De fait, c’est l’Europe entière qui semble touchée par ce recul : d’après le
même baromètre Ernst & Young, le nombre de projets d’implantations
internationales en Europe a reculé de 2,8 % en 2012, avec 3797 projets. Et si
le nombre d’emplois créés a progressé de 8 % (170 434), c’est grâce aux fortes
progressions de pays comme la
Pologne, la
Russie, l’Irlande ou la Turquie. Car le recul
de la création d’emplois par des IDE (investissements directs étrangers) a été de 27,6 % en Allemagne (plus fort
qu’en France), de 18,3 % en Belgique ou encore de 61 % aux Pays-Bas…
Ensuite, quoiqu’en augmentation, les IDE en provenance des pays émergents sont encore faibles -6 % du total des IDE en Europe-, les premiers investisseurs étrangers restant les Américains. Enfin, bien que semblant s’essouffler, l’Hexagone reste bien accroché dans le trio de tête : à eux trois, le Royaume-Uni, l’Allemagne et la France pèsent pour près de
la moitié des projets d’implantations internationales de toute l’Europe.
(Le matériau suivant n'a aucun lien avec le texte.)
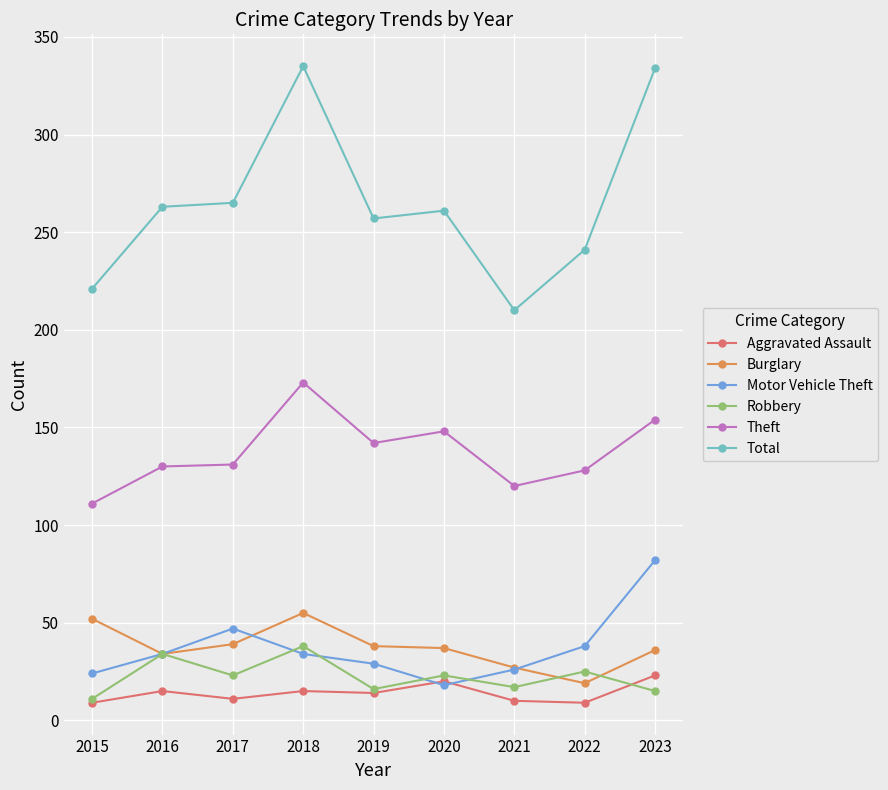

At which category does Robbery reach its first local peak?

2016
« 80 % des investissements vont à l’Ouest, 50 % des emplois vont à
l’Est » admet Marc Lhermitte.
« Le débat en interne a fait rage pour savoir quel serait le titre de cette
étude, certains étant pour le terme « décrochage », d’autres pour
« dernier rappel », reconnaît Marc Lhermitte. C’est « dernier rappel » qui l’a donc emporté pour l’édition 2013 de cette étude. Mais, ajoute-t-il aussitôt,
ce qui est important, c’est de constater que « la France perd des parts de
marché, l’Allemagne en gagne, le Royaume-Uni maintient les siennes à coup
d’incitations fiscales ».
De fait, dans l’industrie, la
France reste au 1er rang pour le nombre de projets étrangers
(127), mais ils sont en baisse (170 en 2011) de sorte qu’elle est désormais
talonnée par le Royaume-Uni (124 en 2012). « L’industrie est un moteur sans
puissance » commente Marc Lhermitte, qui relève aussi que la France, qui s’est fait copier son système d’incitation à la R&D, le crédit d’impôt recherche, n’est qu’en troisième position pour les projets de centres de recherches avec 26 contre 31 à l’Allemagne et 54 au Royaume-Uni. ». Et, selon le baromètre, si 63 % des investisseurs
étrangers restent confiants dans la capacité du site France à surmonter la
crise actuelle, ce qui est plutôt positif, 69 % de ceux qui y sont déjà implantés estiment que le
pays ne met pas en œuvre une politique d’attractivité intéressante pour les
investisseurs étrangers, ce qui l’est moins.
Reste d’autres motifs d’optimisme. La France des régions et des
grandes agglomérations –Toulouse, Lille, Nantes, Lyon- semble toujours aussi
attractive pour les IDE. « Des villes comme Toulouse et Lyon ont fait des
années records en termes d’IDE » souligne Marc Lhermitte. Une carte à
jouer. Au final, si parler de décrochage paraît un peu prématuré à propos des résultats de cette étude, il n’en demeure pas moins qu’elle envoie des signaux négatifs qui pourraient devenir très inquiétants s’ils devaient perdurer.